• **TEXTAUSZUG**
○ ○ ○ ○ ○ ○ ○
Als Mitbewerberin der Antragsgegnerin ist die Antragstellerin nach § 8 Abs. 3 Nr. 1 UWG befugt, den Anspruch gerichtlich zu verfolgen. Zur Annahme des hierzu notwendigen konkreten Wettbewerbsverhältnisses zwischen Parteien reicht es, dass sich die Parteien mit ihrem Dienstleistungsangebot derselben Art an denselben Abnehmerkreis wenden. Der Annahme steht die Verschiedenheit der Orte nicht entgegen, an denen die Parteien ihren Unternehmenssitz haben. Denn sie sprechen Interessenten auch mit Mitteln des Fernabsatzes an und erbringen ihre Leistungen ebenso, etwa über Telefon. Der Umstand, dass die Antragstellerin mit ihrem unbestritten bundesweiten Angebot im Augenblick der Beanstandung der gegnerischen Internetwerbung selbst nicht im Internet präsent war, ist ohne Bedeutung für die Annahme des Wettbewerbsverhältnisses.

Die Geltendmachung des von der Antragstellerin verfolgten Unterlassungsanspruchs ist nach § 8 Absatz 4 UWG nicht deshalb unzulässig, weil sie unter Berücksichtigung der gesamten Umstände missbräuchlich wäre. Für den im Gesetz besonders angesprochenen Tatbestand, dass die Geltendmachung eines Anspruchs vorwiegend dazu diene, gegen den Zuwiderhandelnden einen Anspruch auf Ersatz von Aufwendungen oder Kosten der Rechtsverfolgung entstehen zu lasen, bietet der Streitfall keinen hinreichenden Anhalt. Die gerichtliche Verfolgung des vorliegenden Anspruchs weist keine Besonderheiten in dieser Hinsicht auf. Sonstige einschlägige Aktivitäten der Antragstellerin sind nicht bekannt. Es fällt zwar auf, dass die Antragstellerin in der Anbringung des ©-Vermerks auf den Spielkarten der beiden Verlage jeweils besondere Wettbewerbsverstöße sieht und ebenso im Erscheinen der entsprechend bedruckten Kartenbilder auf den verschiedenen Internetseiten der Antragsgegnerin und dem gemäß vorprozessual eine Mehrzahl von Abmahnungen an die Antragsgegnerin gesandt hat. Hierin mag eine überscharfe Wahrnehmung der beanstandete Wettbewerbshandlung der Antragsgegnerin und der daraus drohenden Gefahr deutlich werden. Die getrennten Abmahnungen bedeuten aber noch keinen - in Parallelität zu sogenannten Klagespaltungen anzunehmenden - Missbrauch, der auf die Zulässigkeit der jetzigen gerichtlichen Rechtverfolgung durchschlagen würde. Die Antragstellerin hat die Antragsgegnerin in keiner Weise von einer Prüfung der erhobenen Beanstandung auf das Vorliegen einer einzigen Handlung oder mehrerer Handlungen hin abzuhalten versucht oder auf die erforderliche Höhe einer zu versprechenden Vertragsstrafe und auf den angemessenen Geschäftswert für die entfaltete Rechtsanwaltstätigkeit hin. Die Mehrzahl von Abmahnungen war auch nicht geeignet, für die Antragsgegnerin eine Verpflichtung zu höherer Kostenerstattung zu begründen.
○ ○ ○ ○ ○ ○ ○
• **VERFÜGBARE DATEN**
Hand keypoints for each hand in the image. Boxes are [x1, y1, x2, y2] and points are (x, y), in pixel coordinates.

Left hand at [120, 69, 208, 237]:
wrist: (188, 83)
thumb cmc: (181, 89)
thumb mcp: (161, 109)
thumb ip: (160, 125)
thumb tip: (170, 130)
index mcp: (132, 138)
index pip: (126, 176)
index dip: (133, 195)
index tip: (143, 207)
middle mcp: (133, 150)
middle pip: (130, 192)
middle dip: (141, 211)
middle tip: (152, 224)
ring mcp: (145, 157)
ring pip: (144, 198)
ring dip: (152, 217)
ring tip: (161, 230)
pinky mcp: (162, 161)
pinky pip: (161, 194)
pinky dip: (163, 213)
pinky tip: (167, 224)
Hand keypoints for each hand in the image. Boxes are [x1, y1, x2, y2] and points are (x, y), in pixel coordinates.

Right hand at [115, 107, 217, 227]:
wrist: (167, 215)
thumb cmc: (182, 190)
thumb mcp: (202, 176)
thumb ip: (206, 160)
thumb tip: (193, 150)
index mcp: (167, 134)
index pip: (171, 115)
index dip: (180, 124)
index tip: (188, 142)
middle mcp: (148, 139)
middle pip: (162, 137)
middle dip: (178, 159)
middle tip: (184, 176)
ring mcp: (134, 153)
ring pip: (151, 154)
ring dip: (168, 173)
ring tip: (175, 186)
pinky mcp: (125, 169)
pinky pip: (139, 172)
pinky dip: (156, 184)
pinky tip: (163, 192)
○ ○ ○ ○ ○ ○ ○
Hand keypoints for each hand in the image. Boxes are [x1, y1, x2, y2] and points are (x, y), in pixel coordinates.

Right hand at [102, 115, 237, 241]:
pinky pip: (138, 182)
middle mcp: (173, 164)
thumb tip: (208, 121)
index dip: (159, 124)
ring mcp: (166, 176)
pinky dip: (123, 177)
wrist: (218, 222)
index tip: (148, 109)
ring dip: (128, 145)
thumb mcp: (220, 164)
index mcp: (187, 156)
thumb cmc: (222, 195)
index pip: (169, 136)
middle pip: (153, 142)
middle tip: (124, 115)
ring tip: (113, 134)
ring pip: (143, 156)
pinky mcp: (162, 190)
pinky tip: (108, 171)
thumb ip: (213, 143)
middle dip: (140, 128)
○ ○ ○ ○ ○ ○ ○
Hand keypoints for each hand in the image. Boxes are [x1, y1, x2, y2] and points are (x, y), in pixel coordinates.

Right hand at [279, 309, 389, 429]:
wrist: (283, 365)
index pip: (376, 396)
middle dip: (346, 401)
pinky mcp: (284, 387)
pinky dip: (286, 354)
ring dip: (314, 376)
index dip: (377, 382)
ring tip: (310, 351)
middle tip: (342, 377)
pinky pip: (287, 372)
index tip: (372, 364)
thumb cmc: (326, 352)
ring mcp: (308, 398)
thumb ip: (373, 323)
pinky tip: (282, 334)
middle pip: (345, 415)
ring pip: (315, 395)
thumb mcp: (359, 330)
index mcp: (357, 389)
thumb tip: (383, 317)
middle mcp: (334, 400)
○ ○ ○ ○ ○ ○ ○
• **AUFGABEN**
1. Welche Vorschrift befugt die Antragstellerin laut dem Textauszug zum UWG-Unterlassungsanspruch, den Anspruch gerichtlich zu verfolgen?
2. Führen Sie den Textauszug zum wettbewerbsrechtlichen Unterlassungsanspruch im Anschluss an seinen letzten Satz weiter.

• **ANTWORTEN**
1. § 8 Abs. 3 Nr. 1 UWG, da sie Mitbewerberin der Antragsgegnerin ist.

2.
Nach § 12 Abs. 2 UWG ist die Antragstellerin, wie die Antragsgegnerin nicht in Abrede stellt, zur Verfolgung ihres Unterlassungsanspruchs im Eilverfahren berechtigt.

Die unlautere Wettbewerbshandlung der Antragsgegnerin ist darin zu sehen, dass sie mit den irreführend gekennzeichneten Karten für ihre Dienste überhaupt auf einer Internetseite geworben hat. Der Name der fraglichen Seite und der Umstand einer Werbung auf einer einzigen Seite oder auf einer Mehrheit von Seiten sind, anders als es die Antragstellerin jetzt noch ihrer Antragsfassung zugrunde legt, für die Unlauterkeit ohne Belang. Da im Antrag aber Internetseiten benannt sind, muss zur Vermeidung einer Überschreitung des Begehrens das ergehende Verbot ebenfalls einen Seitennamen enthalten. Aufzunehmen ist der Name der Hauptseite der Antragsgegnerin, wo die Kartenabbildungen originär eingestellt waren. Eine Erstreckung des Verbots auf weitere einzeln benannte Seiten, von denen auf die Hauptseite weitergeleitet wird oder wo Links bestehen, erscheint nicht erforderlich.

Die Kostenentscheidung beruht auf § 91 Abs. 1 Satz 1, § 92 Abs. 2 Nr. 1 ZPO. Mit dem sich auf die Hauptseite der Antragsgegnerin beziehenden Verbot erreicht die Antragstellerin das mit dem Verfahren angestrebte Ziel der Sache nach vollständig.

Im Hinblick auf die Erschöpfung des Rechtszugs für Eilsachen nach § 542 Abs. 2 ZPO kommt eine nur vorläufige Vollstreckbarkeit der getroffenen Entscheidung von vornherein nicht in Betracht.

Streitwert für das Berufungsverfahrens: 50.000 €, gemäß der Wertangabe der Antragstellerin in der Antragsschrift, die das Landgericht für die erste Instanz übernommen hat und die ohne Widerspruch geblieben ist.